Student Name: Justin Beyer
Supervisor’s Name and Title at FIU/FAU: Xingquan Zhu
Name of the PIRE International Partner’s Institution: BSC
Supervisor’s Name and Title at the PIRE International Partner’s Institution:
Dr. Josep Lluis Gelpi @ Barcelona Supercomputing Center
Project Title: Gene Selection for Cancer Classification
Problem Statement: The purpose of this project is to use data mining tools to select a set of important genes for cancer classification.
Motivation and Impact: Gene expression data provides important information for scientists to study cancer tissues and classify important genes associated to different types of cancers. Because micro-array experiments usually produce a large number of genes (e.g., more than 10,000 genes) based on a very limited number of tissue samples (e.g., less than 100 samples), screening genes and finding important ones associated to the diseases becomes a huge burden for the scientists. This research intends to use a set of data mining tools to discover a small subset of genes related to the disease tissues, and further uses of the selected genes to build machine learning classifiers to automatically predict whether an input tissue is diseased or not, as well as the likelihood of the tissue belonging to a certain type of cancer.

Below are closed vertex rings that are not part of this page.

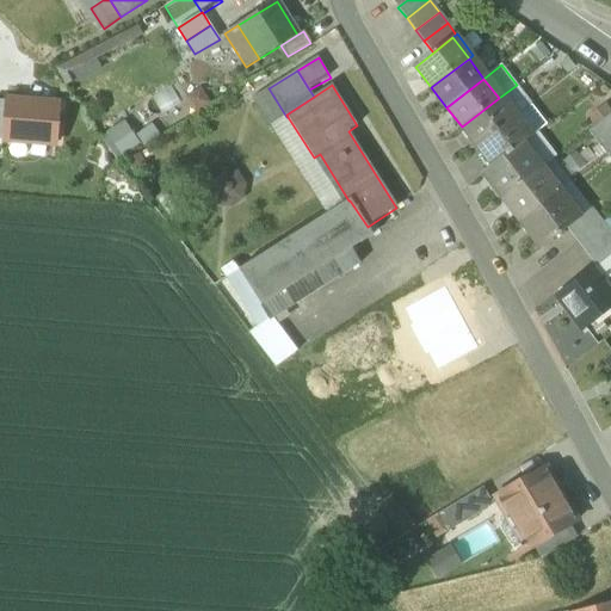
[(517,85),(499,98),(514,118),(532,104),(517,85)]
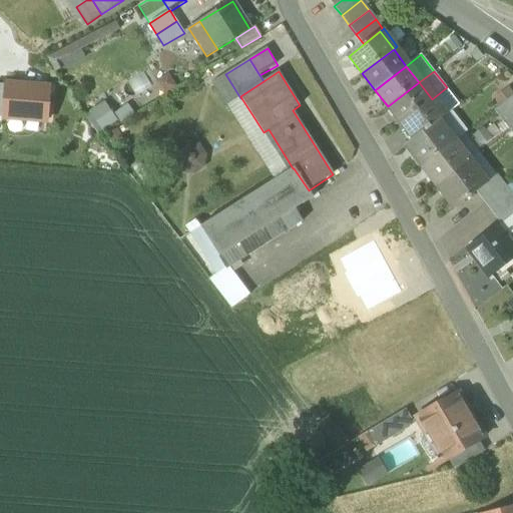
[(169,74),(156,82),(165,96),(178,88),(169,74)]
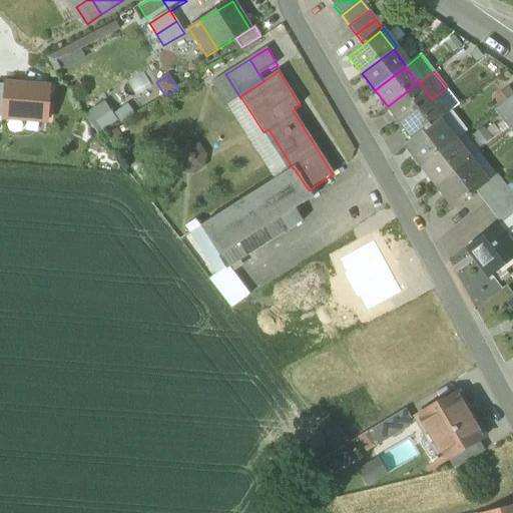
[(212,82),(229,109),(230,109),(243,101),(241,98),(240,98),(225,74),(212,82)]
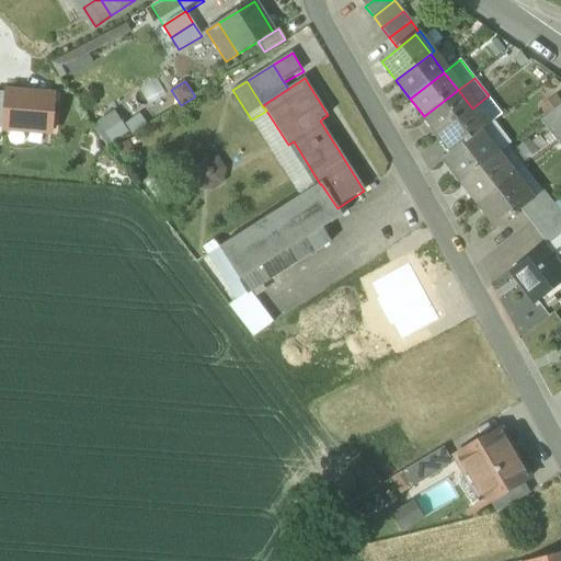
[(472,109),(458,90),(424,116),(438,135),(472,109)]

Current Status: We are currently using existing data mining tools to investigate a set of collected gene expression data, which include samples from breast cancer, colon cancer, and prostate cancer. We will identify a set of genes associated to each particular cancer and further combine domain knowledge to refine the gene selection process.
Research Roadmap:
Week 1-2: Using existing data mining tools and feature selection methods to select a number of genes for each particular caner.
Week 3-4: Determining the most effective tools for gene selection, and further validating the effectiveness of the selected genes in supporting cancer classification.
Week 5-6: Combining domain knowledge to refine the gene selection results
Week 7-8: Comparatively study the improvement of the gene selection for cancer classification, and investigate the gene interactions related to different types of cancers.
Week 9-12: Technical report.
Relation to PIRE Core Research Projects: One important goal of the PIRE project is to leverage the computing resources (e.g. LA grid) and boost international cooperation for Bioinformatics related research activities. This research will bring experts from FAU and Barcelona Supercomputing Center to carry out research collaboration on molecular biology and bioinformatics related research topics.